[[ Records provided, beginning ]]

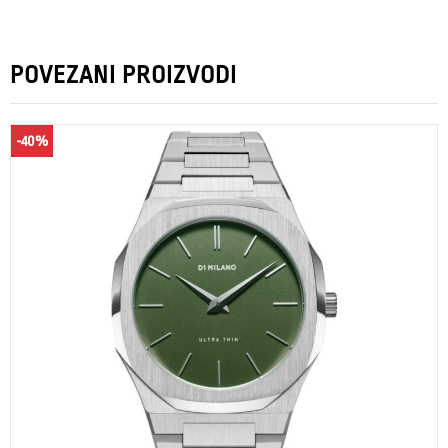
POVEZANI PROIZVODI
-40%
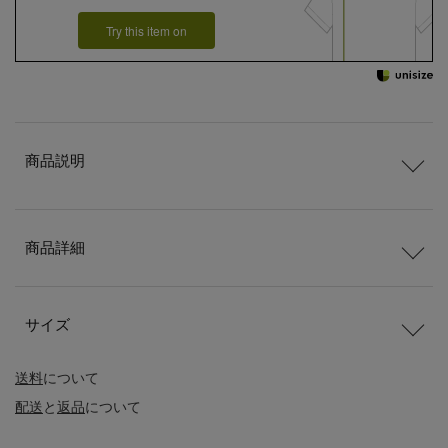
Try this item on
商品説明
商品詳細
サイズ
送料
について
配送
と
返品
について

[[ Records provided, end ]]

What you are asked to do
All of the material should be written out again exactly, apart from the pictures.

Completed exercise
POVEZANI PROIZVODI
-40%
Try this item on
商品説明
商品詳細
サイズ
送料
について
配送
と
返品
について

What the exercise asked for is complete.